Hello, I currently have 3 workstations that I would like to move to a laptop. Reason I would like to do that is, power consumption. I plan on adding SAN storage to these laptops and mounting then, or just a normal external hard drive. I need constant back ups and constantly doing rsync scripts, so my best best to save my electric bill would be laptops since they use up less watt.
Anyhow, what would be the best way to move my entire OS from Workstation A to Laptop A? What would be the proper steps. I do not mind doing some research, but a good step would be good or a hint in commands to use
*** or can I just use clonezilla and move them over that way?>
First question would be what distro and version and primary appplications are running on the workstations, and what the main hardware of those are.
Next, the hardware is obviously going to be far different on the laptops, and if the laptops are much newer than the workstations you will likely need a newer OS version to support it.
So my initial thoughts would be that it would be simpler to install a current Linux of your choice on the laptops and then configure and migrate data as required to replace the workstation functional requirements.
Distribution: K/Ubuntu 12.04/14.04, Scientific Linux 6.3/6.4, Android-x86, Pretty much all distros at one point...
Astrogeek's got it right...
You don't want to try migrating the entire OS over to the laptop(s).
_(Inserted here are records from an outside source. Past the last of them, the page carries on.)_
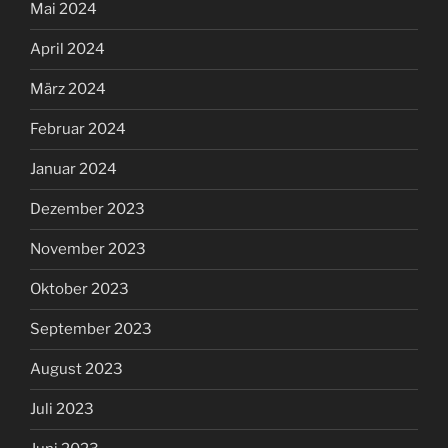
Mai 2024
April 2024
März 2024
Februar 2024
Januar 2024
Dezember 2023
November 2023
Oktober 2023
September 2023
August 2023
Juli 2023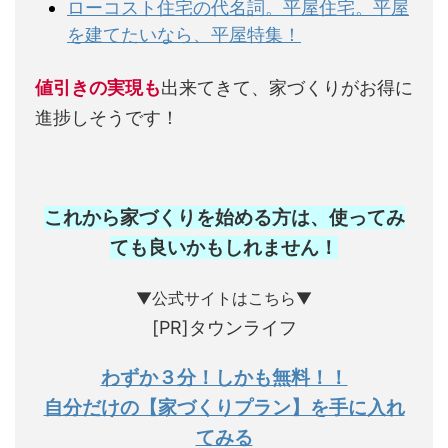
ローコスト住宅の代名詞。平屋住宅。平屋
を建てたいなら、平屋特集！
値引きの実現も
出来てきて、家づくりがお得に
進捗しそうです！
これから家づくりを始める方は、使ってみ
ても良いかもしれません
！
▼公式サイトはこちら▼
[PR]タウンライフ
わずか３分！しかも無料！！
自分だけの【家づくりプラン】を手に入れ
てみる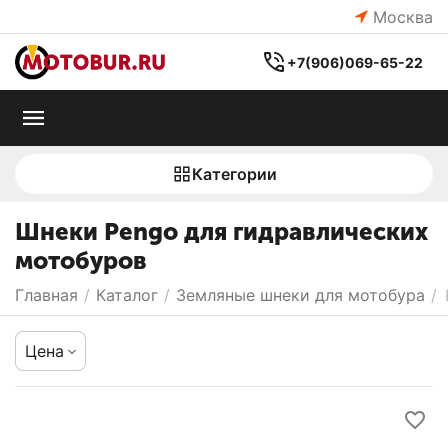
Москва
+7(906)069-65-22
Категории
Шнеки Pengo для гидравлических
мотобуров
Главная
/
Каталог
/
Земляные шнеки для мотобура
/
Цена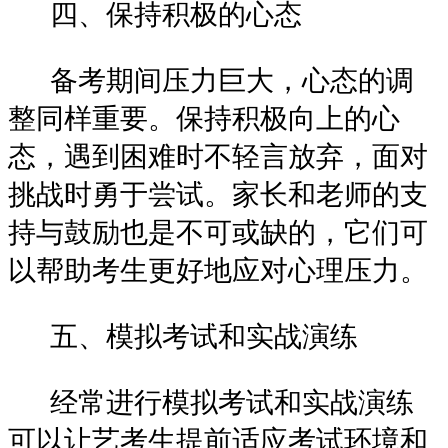
四、保持积极的心态
备考期间压力巨大，心态的调
整同样重要。保持积极向上的心
态，遇到困难时不轻言放弃，面对
挑战时勇于尝试。家长和老师的支
持与鼓励也是不可或缺的，它们可
以帮助考生更好地应对心理压力。
五、模拟考试和实战演练
经常进行模拟考试和实战演练
可以让艺考生提前适应考试环境和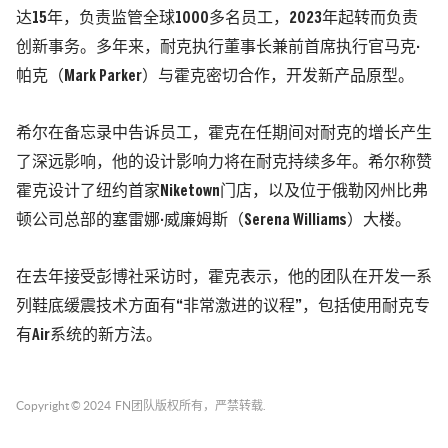
达15年，负责监管全球1000多名员工，2023年起转而负责
创新事务。多年来，耐克执行董事长兼前首席执行官马克·
帕克（Mark Parker）与霍克密切合作，开发新产品原型。
希尔在备忘录中告诉员工，霍克在任期间对耐克的增长产生
了深远影响，他的设计影响力将在耐克持续多年。希尔称赞
霍克设计了纽约首家Niketown门店，以及位于俄勒冈州比弗
顿公司总部的塞雷娜·威廉姆斯（Serena Williams）大楼。
在去年接受彭博社采访时，霍克表示，他的团队在开发一系
列鞋底缓震技术方面有“非常激进的议程”，包括使用耐克专
有Air系统的新方法。
Copyright © 2024
FN团队
版权所有，严禁转载.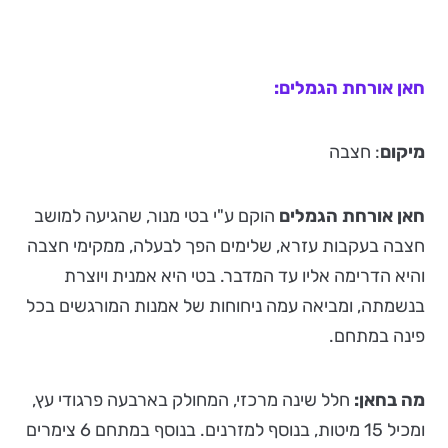
חאן אורחת הגמלים:
מיקום
: חצבה
חאן אורחת הגמלים
הוקם ע"י בטי מנור, שהגיעה למושב
חצבה בעקבות עזרא, שלימים הפך לבעלה, ממקימי חצבה
והיא הדרימה אליו עד המדבר. בטי היא אמנית ויוצרת
בנשמתה, ומביאה עמה ניחוחות של אמנות המורגשים בכל
פינה במתחם.
מה בחאן:
חלל שינה מרכזי, המחולק בארבעה פרגודי עץ,
ומכיל 15 מיטות, בנוסף למזרנים. בנוסף במתחם 6 צימרים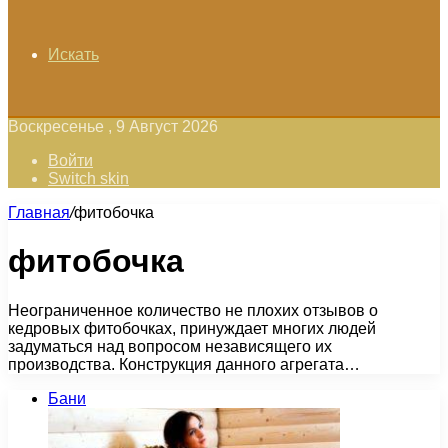
Искать
Воскресенье , 9 Август 2026
Войти
Switch skin
Главная
/
фитобочка
фитобочка
Неограниченное количество не плохих отзывов о
кедровых фитобочках, принуждает многих людей
задуматься над вопросом независящего их
производства. Конструкция данного агрегата…
Бани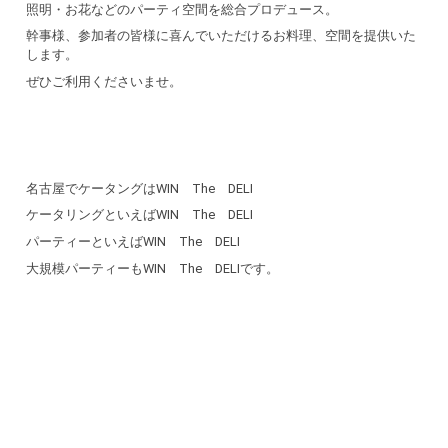
照明・お花などのパーティ空間を総合プロデュース。
幹事様、参加者の皆様に喜んでいただけるお料理、空間を提供いた
します。
ぜひご利用くださいませ。
名古屋でケータングはWIN The DELI
ケータリングといえばWIN The DELI
パーティーといえばWIN The DELI
大規模パーティーもWIN The DELIです。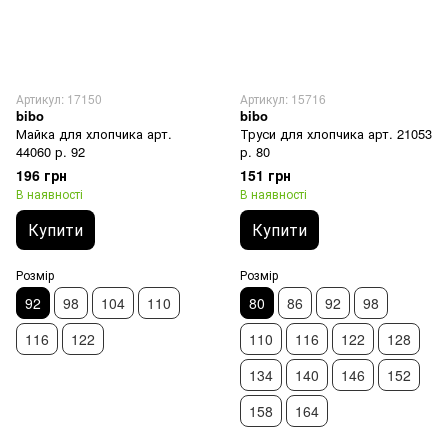
Артикул: 17150
Артикул: 15716
bibo
bibo
Майка для хлопчика арт.
Труси для хлопчика арт. 21053
44060 р. 92
р. 80
196 грн
151 грн
В наявності
В наявності
Купити
Купити
Розмір
Розмір
92
98
104
110
80
86
92
98
116
122
110
116
122
128
134
140
146
152
158
164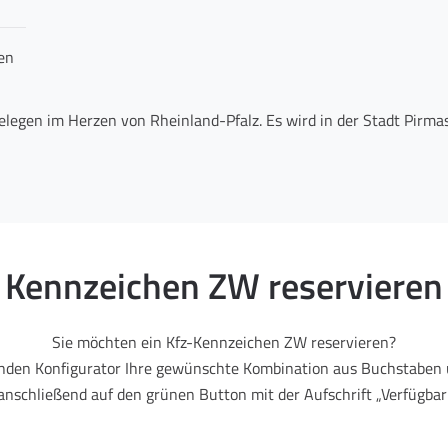
en
gelegen im Herzen von Rheinland-Pfalz. Es wird in der Stadt Pir
Kennzeichen ZW reservieren
Sie möchten ein Kfz-Kennzeichen ZW reservieren?
enden Konfigurator Ihre gewünschte Kombination aus Buchstaben 
 anschließend auf den grünen Button mit der Aufschrift „Verfügbark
You can just install the Linux OS you want on the laptop(s) and migrate the /home partition accounts over (I wouldn't keep the same user names & user IDs, though,... that could be trouble).
If you try migrating the entire OS over, you run the (very likely) risk that you just won't get it to boot... Keep in mind; HD volumes are designated specifically in the fstab on modern distros. You can't just move the images over and expect the fstab to properly ID partitions from the old machine. On top of that, you likely have the OS (automatically) configured for particular hardware (besides the HDs). Some of the hardware is likely not to just be picked up as a change that a generic kernel can just deal with...
Distribution: slackware 12.2, scientific linux 6.4, knoppix 7.2, salix 14.1
I used Clonezilla via network - it worked for me. I would suggest to install you box'es OS'es as virtual guests, assuming you have
enough pwerful laptops, this way you may spare some room, you can all three old box systems on
Installing as virtual guest should cause less troubles, mind that you may have hardware issues.
Why a laptop ?. What about something like a NUC ?.
Another option I'm looking at is to put a small, quiet ARM based processor in for owncloud, IM and file sync'ing.
Probably passive cooling, so only a quad-core.
NUC are more expensive then a laptop? Well, planning to get used laptops and just boot up Ubuntu on it. Unless they sell NUC kits that is under 150 with at least 2gb ram and 80GB memory. I was just planning to add 2TB SAN storages with hot swap drives. connected to each of these laptops.
or would you say workstations that run linux dont really waste that much power?
I tend to just rsync the / filesystem to an SDHC card + reader or a usb stick. While running another usb booted linux. Change /etc/fstab to match it's new location. Then chroot to it and install and configure the boot loader or use the boot loader off the other usb bootable distro. Be careful to use UUID's or LABELS, and not /dev/ names and it should be bootable. Most computers (x86) support booting from USB since 2006-ish.
As long as it's not the currently running distro you can skip the complicated --exclude=... lists. There are quirks though, like eth0 bumping up to eth1 if you don't take other steps. And you'll need network and video drivers that match the new system.
And yes, NUCs are way over priced. Once you add RAM and storage to make a usable computer. At least with chromebooks, hp streams, and the "used" laptops on the market. Plus laptops have built in UPS's from certain POV. Fanless, low heat, I can't say I miss the old desktop machine that kept my room +10F over the rest of the house. Plus I sleep a lot better in silence. A long as the rest of the world isn't conspiring against me during my sleep unschedule.